■ **Work to complete**
Before repeating the entries below, strip out every picture and keep all else as it is.

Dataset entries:
=== Begin Enclosure ===
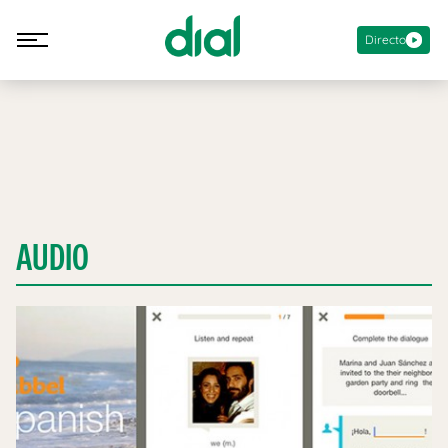
Directo
AUDIO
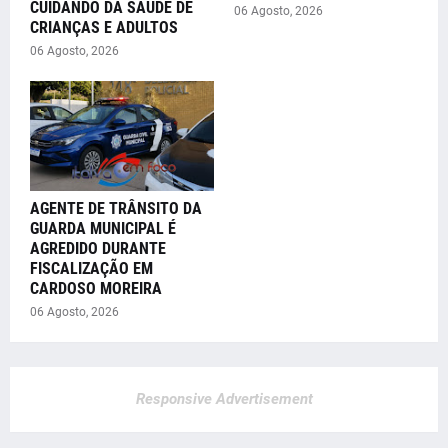
CUIDANDO DA SAÚDE DE
06 Agosto, 2026
CRIANÇAS E ADULTOS
06 Agosto, 2026
AGENTE DE TRÂNSITO DA
GUARDA MUNICIPAL É
AGREDIDO DURANTE
FISCALIZAÇÃO EM
CARDOSO MOREIRA
06 Agosto, 2026
Responsive Advertisement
=== End Enclosure ===
■ **Result**
Directo
AUDIO
CUIDANDO DA SAÚDE DE
06 Agosto, 2026
CRIANÇAS E ADULTOS
06 Agosto, 2026
AGENTE DE TRÂNSITO DA
GUARDA MUNICIPAL É
AGREDIDO DURANTE
FISCALIZAÇÃO EM
CARDOSO MOREIRA
06 Agosto, 2026
Responsive Advertisement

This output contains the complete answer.